Another example was the issue of responsibility and decision making. He had to set a monthly meeting with heads of departments to start working on the culture change and effectively collaborate. Up to then, responsibility was shared among staff and therefore lost. He appointed a person for each section in order to divert work and get feedback. “It’s just a matter of combining common sense with cultural work” he said. Most importantly, the staff had to start thinking towards suggesting to management alternative solutions for each of their project costs in order to secure funding and implementation.
At this point, I asked Haris if there are any similarities between managing finances for a non-for-profit cultural company and a for-profit non-cultural company. We had a very interesting conversation on whether the end justifies the means of any action. Haris said that the biggest difference is Ethics. Other than this, there are a lot of similarities and most importantly “there has been a change in mentality regarding doing business without making any profits”.
As the conversation moved on, I asked him whether he thinks that more non-cultural finance/business people could find a rewarding career in the cultural field by bringing their business knowledge and expertise.
“The reward here is moral and it is greater than in the financial sector.

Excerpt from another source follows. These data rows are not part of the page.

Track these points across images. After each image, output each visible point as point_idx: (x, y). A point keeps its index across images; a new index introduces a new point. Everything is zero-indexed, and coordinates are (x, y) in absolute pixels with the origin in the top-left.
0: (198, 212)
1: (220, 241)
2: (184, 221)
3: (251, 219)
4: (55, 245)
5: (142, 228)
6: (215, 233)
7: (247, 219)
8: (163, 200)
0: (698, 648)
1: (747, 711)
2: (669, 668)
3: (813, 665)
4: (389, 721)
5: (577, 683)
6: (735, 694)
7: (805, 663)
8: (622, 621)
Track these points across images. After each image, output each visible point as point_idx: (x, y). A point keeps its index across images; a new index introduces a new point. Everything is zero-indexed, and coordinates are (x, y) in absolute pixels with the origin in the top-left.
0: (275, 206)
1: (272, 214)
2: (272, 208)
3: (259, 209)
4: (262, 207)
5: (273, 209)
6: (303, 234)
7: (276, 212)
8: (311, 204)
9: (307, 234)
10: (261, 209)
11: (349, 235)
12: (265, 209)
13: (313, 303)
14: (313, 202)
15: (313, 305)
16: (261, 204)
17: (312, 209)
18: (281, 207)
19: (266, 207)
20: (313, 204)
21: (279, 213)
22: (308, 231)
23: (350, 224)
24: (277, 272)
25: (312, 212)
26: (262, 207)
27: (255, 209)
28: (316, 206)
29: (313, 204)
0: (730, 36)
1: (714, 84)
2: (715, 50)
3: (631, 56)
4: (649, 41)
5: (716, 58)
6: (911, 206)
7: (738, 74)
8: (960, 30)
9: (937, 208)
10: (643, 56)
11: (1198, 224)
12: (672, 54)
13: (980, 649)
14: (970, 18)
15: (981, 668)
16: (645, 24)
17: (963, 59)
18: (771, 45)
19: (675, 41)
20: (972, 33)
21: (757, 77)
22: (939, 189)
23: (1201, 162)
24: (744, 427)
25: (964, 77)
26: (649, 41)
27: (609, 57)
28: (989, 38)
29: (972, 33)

If one can find this reward, a new way has opened for finance people to specialize in cultural management. This domain is underdeveloped in Greece.” So I asked, what would he say to his colleagues to attract them? “It’s the people they are going to meet in person, important people they would have found difficult to meet otherwise from the Boards of cultural organizations. Academics, businessmen, presidents of big corporations, a mix of distinguished and unique personalities etc. In addition to this, it’s the contacts abroad with similar organizations.” Bottom line, I understood it’s about the quality of the work rather than anything else.
Finally, I thought of discussing certain issues that have to do with entrepreneurship values and their fitting or not in a non-for-profit museum. Haris expressed his belief that most entrepreneurial values fit in this kind of business. He said that risk taking fits the least of all since all deals are closed with the smallest possible risk. Other than this, leadership&sound management are fundamental and bringing change and disrupting the system is necessary for implementing your program. “The whole magic is doing things in a new way”.
Closing our conversation, I asked Haris if there is any competition among museums in Greece since their funding model has not been done in a competitive spirit. He said that “there is some competition to a certain degree but not as much as you would expect in a country with so many museums”. What he pointed as more important though, is the lack of collaboration among similar organizations. “We fail to understand that we all fight for the same cause, a small part of the market, and we leave the rest of it unexplored.”One example he offered is to create a single museum ticket for all museums located on Vas. Sofias Avenue in the center of Athens like some of the Benaki collections. “Competitiveness is a paramount factor for development.” The evidence can be found in the sponsorship program, or donations in-kind and what have been achieved so far. “We found a sponsor that is willing to finance the salaries of 2 Management positions in the Museum for a year. This proves we are getting there.”